___ Data excerpts ___

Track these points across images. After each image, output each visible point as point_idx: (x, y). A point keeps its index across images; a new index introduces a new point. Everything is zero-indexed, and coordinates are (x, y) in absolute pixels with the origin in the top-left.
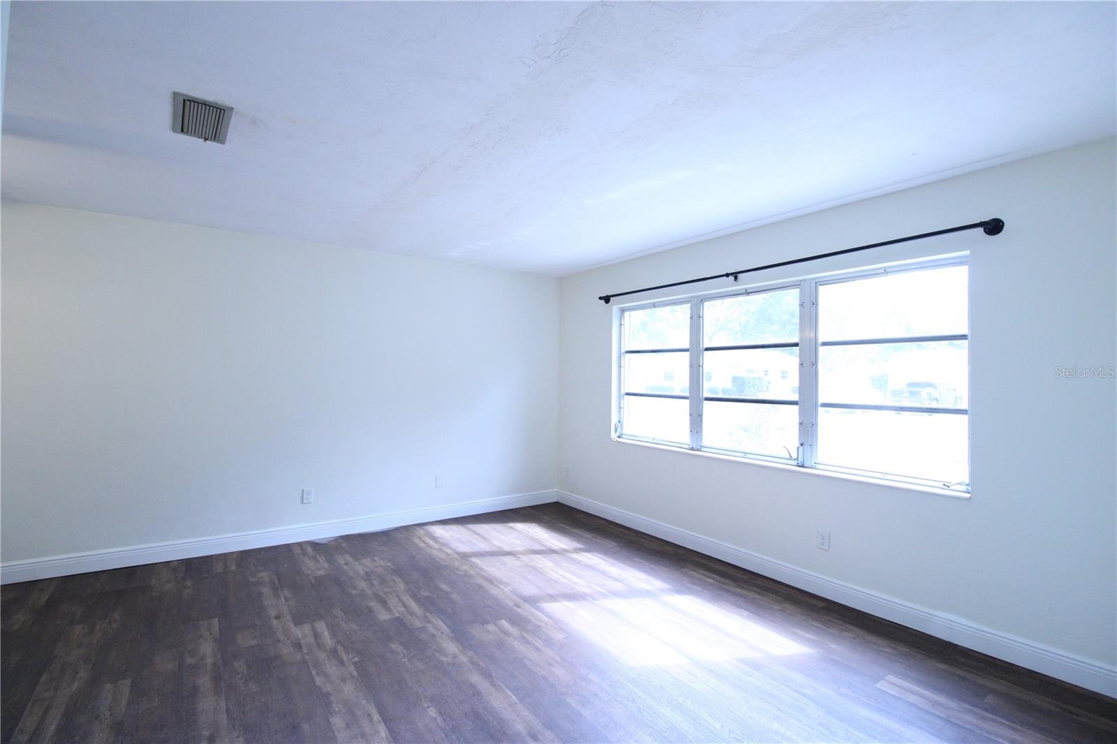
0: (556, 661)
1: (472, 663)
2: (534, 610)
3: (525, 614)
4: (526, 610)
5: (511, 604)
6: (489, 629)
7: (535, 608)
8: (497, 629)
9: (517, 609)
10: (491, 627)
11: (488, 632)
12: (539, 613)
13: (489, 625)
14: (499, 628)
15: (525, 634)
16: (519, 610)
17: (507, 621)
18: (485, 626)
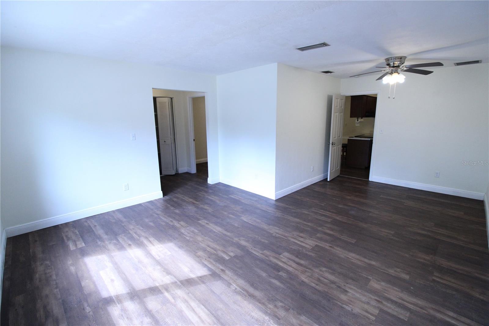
0: (201, 242)
1: (232, 238)
2: (213, 268)
3: (218, 265)
4: (217, 268)
5: (227, 272)
6: (233, 253)
7: (212, 270)
8: (229, 253)
9: (223, 268)
10: (232, 254)
11: (232, 252)
12: (210, 266)
13: (233, 256)
14: (228, 254)
15: (215, 252)
16: (221, 267)
17: (226, 259)
18: (235, 255)
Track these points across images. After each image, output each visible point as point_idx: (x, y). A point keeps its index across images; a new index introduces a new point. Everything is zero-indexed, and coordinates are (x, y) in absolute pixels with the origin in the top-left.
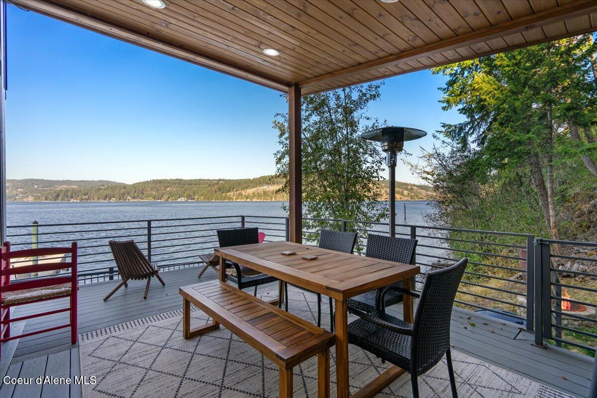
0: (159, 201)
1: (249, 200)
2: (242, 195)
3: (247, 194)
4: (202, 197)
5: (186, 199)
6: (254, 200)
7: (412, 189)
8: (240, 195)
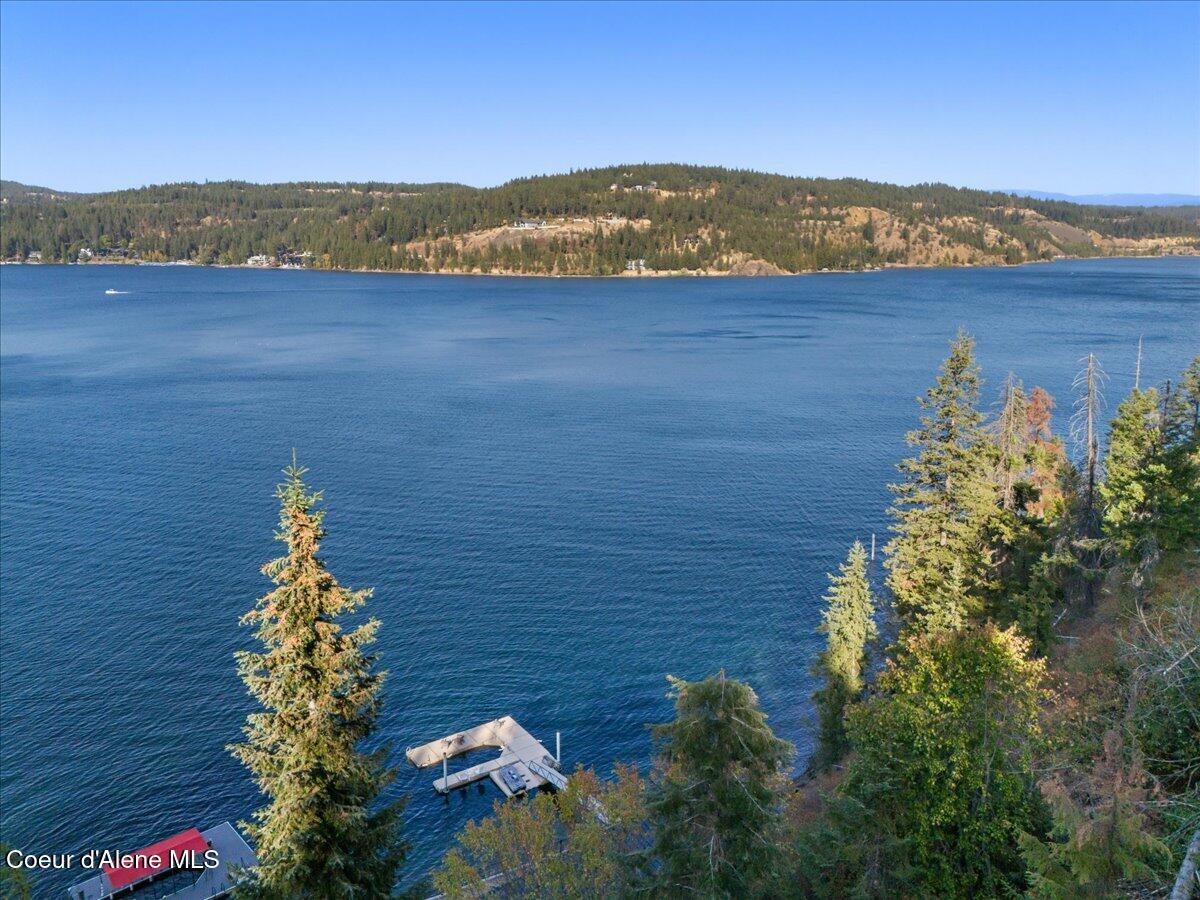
0: (184, 263)
1: (477, 271)
2: (456, 253)
3: (470, 248)
4: (326, 257)
5: (272, 259)
6: (495, 272)
7: (1017, 219)
8: (448, 250)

___

§ Task to complete
Rewrite the lines above, from the first one through the line holding "0: (556, 661)", inclusive, as a JSON list of strings with one string per line and no blank lines. Leave the pictures out of the answer.

§ Output for this task
[
  "Track these points across images. After each image, output each visible point as point_idx: (x, y). A point keeps its index across images; a new index introduces a new point. Everything is zero-indexed, and coordinates are (x, y) in absolute pixels with the origin in the top-left.",
  "0: (556, 661)"
]